The Court is cognizant of Higgins v. State Farm Fire & Cas. Co., 894 So. 2d 5 (Fla. 2004) [29 Fla. L. Weekly S630a] (“Higgins II”), which found that an insurer may pursue declaratory relief that requires a judicial determination of the existence or nonexistence of a fact upon which the insurer’s obligation to defend or indemnify may arise in a third-party insurance claim. However, the court based its ruling on the premise that before parties litigate a third-party action, an insured should know if insurance coverage exists — to determine how best to proceed; and an insurer should know whether they have a duty to defend or indemnify its insured in the event liability is determined or established. In this first party insurance claim, the rational presented in Higgins II, is simply not present. See. Legion Ins. Co., 846 So. 2d at 1187.

In this case, the Defendant is not simply looking to the Court to declare that it has no duty to defend or indemnify its insured. The reason the Defendant cannot request the aforementioned relief is because its insured is not a party to this first party action. Moreover, the Defendant is simply attempting to take over the litigation for its own benefit and at the expense of the Plaintiff. The Court finds that the Defendant’s proposed amendment would be highly prejudicial and may imped on the Plaintiff’s rights. A declaratory remedy is not a tactical device whereby a party who would be a defendant in a coercive action may choose to be a plaintiff if he can beat the other party to the courthouse. Casualty Indem. Exch. v. High Croft Enters., Inc., 714 F.Supp. 1190, 1193 (S.D.Fla.1989).

Additionally, the Court finds Defendant’s proposed Amendments untimely under Florida Small Claims Rule 7.100 (requiring a compulsory counterclaim to be filed five days prior to the pretrial conference or deeming the counterclaim abandoned).

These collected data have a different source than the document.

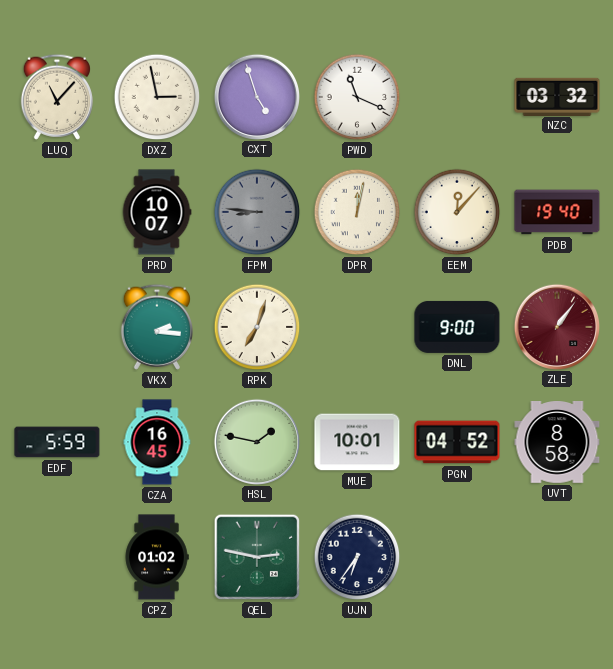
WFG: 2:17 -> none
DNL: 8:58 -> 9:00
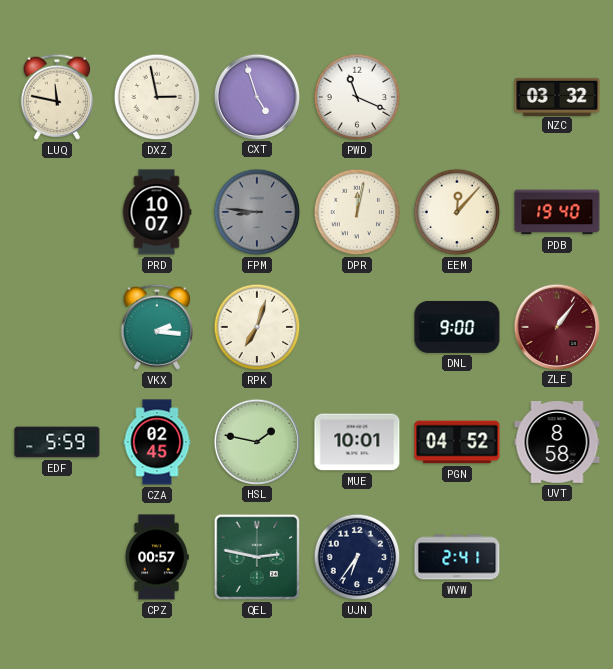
LUQ: 11:07 -> 11:47
CZA: 16:45 -> 02:45
CPZ: 01:02 -> 00:57
WVW: none -> 2:41
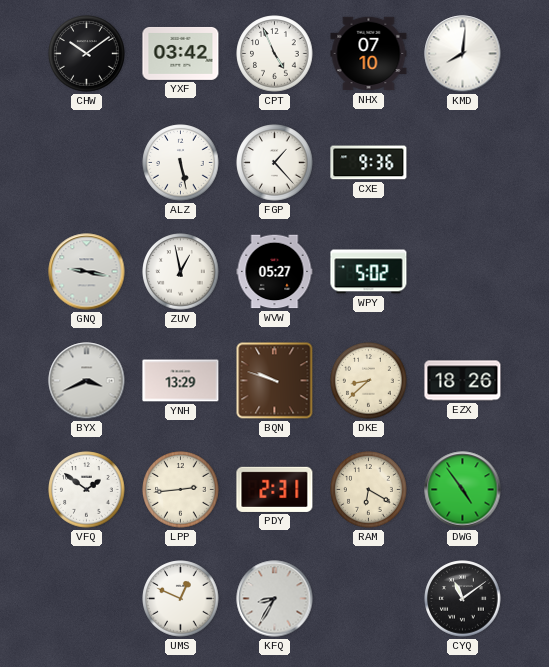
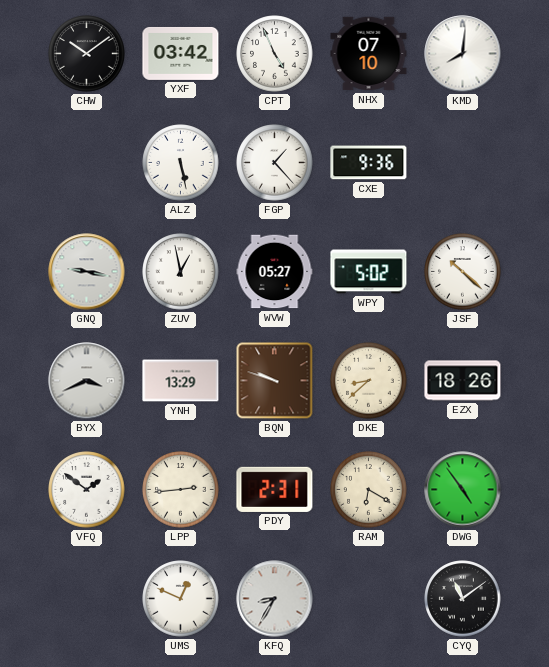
JSF: none -> 10:22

Lastly, Defendant’s proposed Third-Party Complaint fails to comply with 7.100(e) in that it fails to state how, if at all, the named insured would be liable to the Defendant for all or part of the Plaintiff’s claim (whose assignor was an omnibus insured). Seee.g., Dacryn Corporation v. Peacock, 630 So.2d 1169, 1170 (Fla. 2d DCA 1993) (third-party claim cannot exist in absence of a claim for indemnity); see State Farm Mut. Auto. Ins. Co. v. People’s Gas Systems. Inc. and Avery L. Jones. et al., 6 Fla. L. Weekly Supp. 50b (citing to Dacryn Corporation).

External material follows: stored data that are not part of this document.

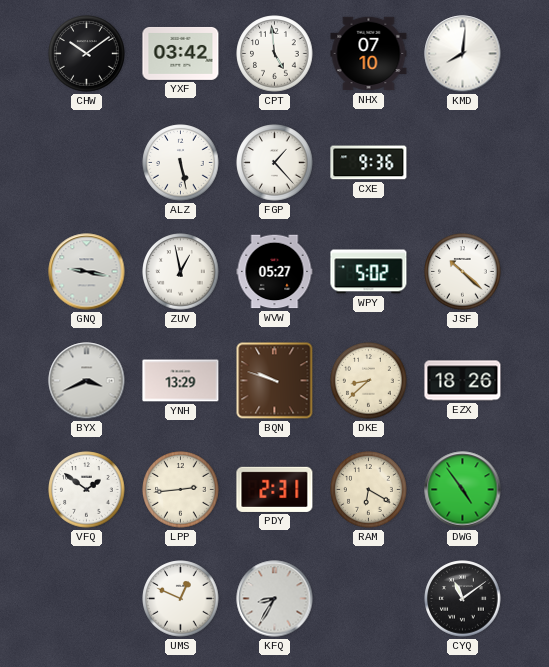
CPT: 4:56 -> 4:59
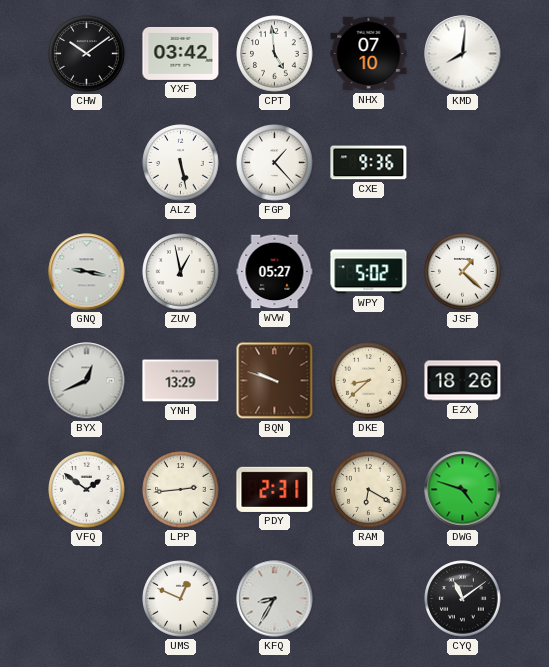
JSF: 10:22 -> 1:22
BYX: 3:41 -> 12:41
DWG: 4:54 -> 4:48
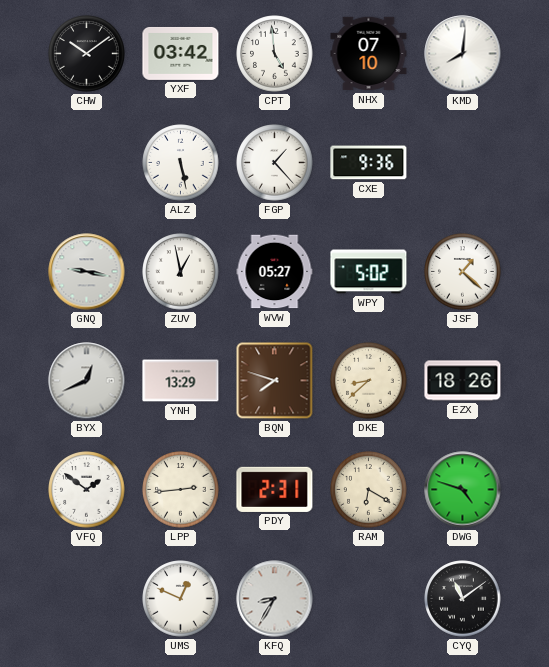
BQN: 9:48 -> 7:48
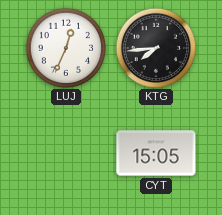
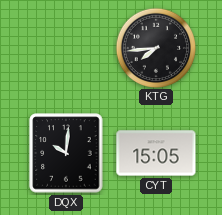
LUJ: 12:34 -> none
DQX: none -> 10:01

Accordingly, it is hereby, ORDERED AND ADJUDGED:

1. The Defendant’s Motion for Leave to Amend Answer and Affirmative Defenses to include Counterclaim for Declaratory Relief against Plaintiff, and Third-Party Claim for Declaratory Relief against Earl Worthy is hereby DENIED;

2. The Defendant’s ore tenus Motion to Transfer Proceeding from Small Claims Court to County Civil is hereby DENIED;

3. The Plaintiff’s Motion to Strike Defendant’s First Affirmative defense and/or Motion for More Definite Statement is hereby DENIED; and

4. The Defendant’s Motion for Relief from technical Admissions is hereby GRANTED per agreement of the parties.